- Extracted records
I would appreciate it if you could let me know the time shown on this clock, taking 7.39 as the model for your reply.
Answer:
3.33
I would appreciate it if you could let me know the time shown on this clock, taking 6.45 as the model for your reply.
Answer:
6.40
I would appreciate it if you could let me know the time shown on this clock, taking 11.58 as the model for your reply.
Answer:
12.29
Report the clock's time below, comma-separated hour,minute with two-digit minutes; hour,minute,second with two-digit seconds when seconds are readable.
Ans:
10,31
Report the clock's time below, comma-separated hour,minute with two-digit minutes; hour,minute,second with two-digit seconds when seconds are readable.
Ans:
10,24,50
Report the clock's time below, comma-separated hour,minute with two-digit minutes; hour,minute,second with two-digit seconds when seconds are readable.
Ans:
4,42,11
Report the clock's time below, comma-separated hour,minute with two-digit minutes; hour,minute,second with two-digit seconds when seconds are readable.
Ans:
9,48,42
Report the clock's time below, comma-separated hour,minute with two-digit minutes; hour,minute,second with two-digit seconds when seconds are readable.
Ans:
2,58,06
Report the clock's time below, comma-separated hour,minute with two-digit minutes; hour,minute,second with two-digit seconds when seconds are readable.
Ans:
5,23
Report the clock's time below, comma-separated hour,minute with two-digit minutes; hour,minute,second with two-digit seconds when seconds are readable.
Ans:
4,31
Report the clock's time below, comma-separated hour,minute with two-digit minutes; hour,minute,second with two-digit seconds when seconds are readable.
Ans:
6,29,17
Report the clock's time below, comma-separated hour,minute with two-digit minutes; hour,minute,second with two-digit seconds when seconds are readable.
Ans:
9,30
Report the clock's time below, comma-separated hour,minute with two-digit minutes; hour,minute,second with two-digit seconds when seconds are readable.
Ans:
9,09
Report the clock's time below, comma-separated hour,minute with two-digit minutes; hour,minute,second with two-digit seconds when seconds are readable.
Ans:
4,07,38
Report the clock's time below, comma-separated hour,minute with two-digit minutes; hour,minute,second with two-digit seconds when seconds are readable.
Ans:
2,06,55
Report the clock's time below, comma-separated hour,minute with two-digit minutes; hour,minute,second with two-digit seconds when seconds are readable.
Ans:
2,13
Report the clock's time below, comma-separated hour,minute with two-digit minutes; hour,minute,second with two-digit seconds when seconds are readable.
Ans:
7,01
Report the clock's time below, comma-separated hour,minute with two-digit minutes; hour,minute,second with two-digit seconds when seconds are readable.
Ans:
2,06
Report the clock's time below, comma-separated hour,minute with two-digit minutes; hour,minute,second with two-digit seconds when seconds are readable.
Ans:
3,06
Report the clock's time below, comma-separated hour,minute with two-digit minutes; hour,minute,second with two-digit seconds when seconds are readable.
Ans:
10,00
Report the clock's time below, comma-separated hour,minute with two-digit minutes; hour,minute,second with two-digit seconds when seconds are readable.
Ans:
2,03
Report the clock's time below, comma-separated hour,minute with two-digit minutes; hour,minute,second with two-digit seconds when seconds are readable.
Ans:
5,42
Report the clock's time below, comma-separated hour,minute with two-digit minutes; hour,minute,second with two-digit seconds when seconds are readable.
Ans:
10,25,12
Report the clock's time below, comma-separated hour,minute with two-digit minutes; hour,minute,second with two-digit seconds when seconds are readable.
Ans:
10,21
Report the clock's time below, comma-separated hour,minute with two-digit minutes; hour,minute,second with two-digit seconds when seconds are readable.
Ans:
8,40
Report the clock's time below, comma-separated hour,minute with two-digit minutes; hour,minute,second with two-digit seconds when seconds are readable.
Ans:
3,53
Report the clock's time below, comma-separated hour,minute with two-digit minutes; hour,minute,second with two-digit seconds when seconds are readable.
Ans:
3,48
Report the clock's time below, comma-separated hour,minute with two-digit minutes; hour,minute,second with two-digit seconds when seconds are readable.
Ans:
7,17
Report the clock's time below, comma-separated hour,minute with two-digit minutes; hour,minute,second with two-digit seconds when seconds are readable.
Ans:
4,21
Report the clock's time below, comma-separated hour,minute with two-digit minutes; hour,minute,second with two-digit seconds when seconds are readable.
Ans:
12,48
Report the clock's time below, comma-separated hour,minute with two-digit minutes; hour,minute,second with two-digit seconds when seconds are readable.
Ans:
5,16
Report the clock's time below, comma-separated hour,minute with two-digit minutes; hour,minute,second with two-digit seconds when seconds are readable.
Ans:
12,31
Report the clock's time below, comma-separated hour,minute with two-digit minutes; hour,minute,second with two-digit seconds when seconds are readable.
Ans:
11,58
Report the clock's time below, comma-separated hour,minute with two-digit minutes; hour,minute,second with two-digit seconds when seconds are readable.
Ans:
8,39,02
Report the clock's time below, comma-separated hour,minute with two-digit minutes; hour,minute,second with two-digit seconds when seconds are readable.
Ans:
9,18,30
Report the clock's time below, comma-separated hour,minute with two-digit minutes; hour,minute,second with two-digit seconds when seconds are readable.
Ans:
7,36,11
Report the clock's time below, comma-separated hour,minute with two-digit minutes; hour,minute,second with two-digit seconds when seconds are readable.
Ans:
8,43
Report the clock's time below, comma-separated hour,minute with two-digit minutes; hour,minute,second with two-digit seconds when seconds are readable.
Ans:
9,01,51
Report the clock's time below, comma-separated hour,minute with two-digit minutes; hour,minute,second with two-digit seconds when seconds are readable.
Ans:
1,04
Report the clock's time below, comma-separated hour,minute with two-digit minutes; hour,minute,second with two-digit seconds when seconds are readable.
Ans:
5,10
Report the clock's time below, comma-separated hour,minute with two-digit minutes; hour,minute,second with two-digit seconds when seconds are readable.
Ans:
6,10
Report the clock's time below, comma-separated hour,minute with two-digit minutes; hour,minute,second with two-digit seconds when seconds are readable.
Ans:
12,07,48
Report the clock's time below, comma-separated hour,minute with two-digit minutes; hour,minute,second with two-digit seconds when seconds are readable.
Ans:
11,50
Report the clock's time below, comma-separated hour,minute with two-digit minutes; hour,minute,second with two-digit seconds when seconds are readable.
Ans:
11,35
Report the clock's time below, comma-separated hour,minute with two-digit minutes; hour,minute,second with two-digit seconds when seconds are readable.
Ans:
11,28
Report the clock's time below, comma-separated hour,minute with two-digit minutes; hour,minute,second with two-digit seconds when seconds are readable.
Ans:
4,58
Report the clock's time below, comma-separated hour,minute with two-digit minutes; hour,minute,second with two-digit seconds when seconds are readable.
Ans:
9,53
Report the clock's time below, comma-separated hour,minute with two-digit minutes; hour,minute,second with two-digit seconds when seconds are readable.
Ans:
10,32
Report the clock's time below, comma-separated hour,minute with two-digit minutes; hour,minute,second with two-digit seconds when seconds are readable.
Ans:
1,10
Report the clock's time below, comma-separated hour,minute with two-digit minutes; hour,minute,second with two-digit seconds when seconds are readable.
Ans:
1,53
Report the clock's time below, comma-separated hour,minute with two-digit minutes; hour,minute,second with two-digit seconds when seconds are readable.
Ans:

- Prompt
Pull out every line of the listing above that contains the word "reply" and copy each one unchanged. Matching is case-sensitive.

- Response to the task
I would appreciate it if you could let me know the time shown on this clock, taking 7.39 as the model for your reply.
I would appreciate it if you could let me know the time shown on this clock, taking 6.45 as the model for your reply.
I would appreciate it if you could let me know the time shown on this clock, taking 11.58 as the model for your reply.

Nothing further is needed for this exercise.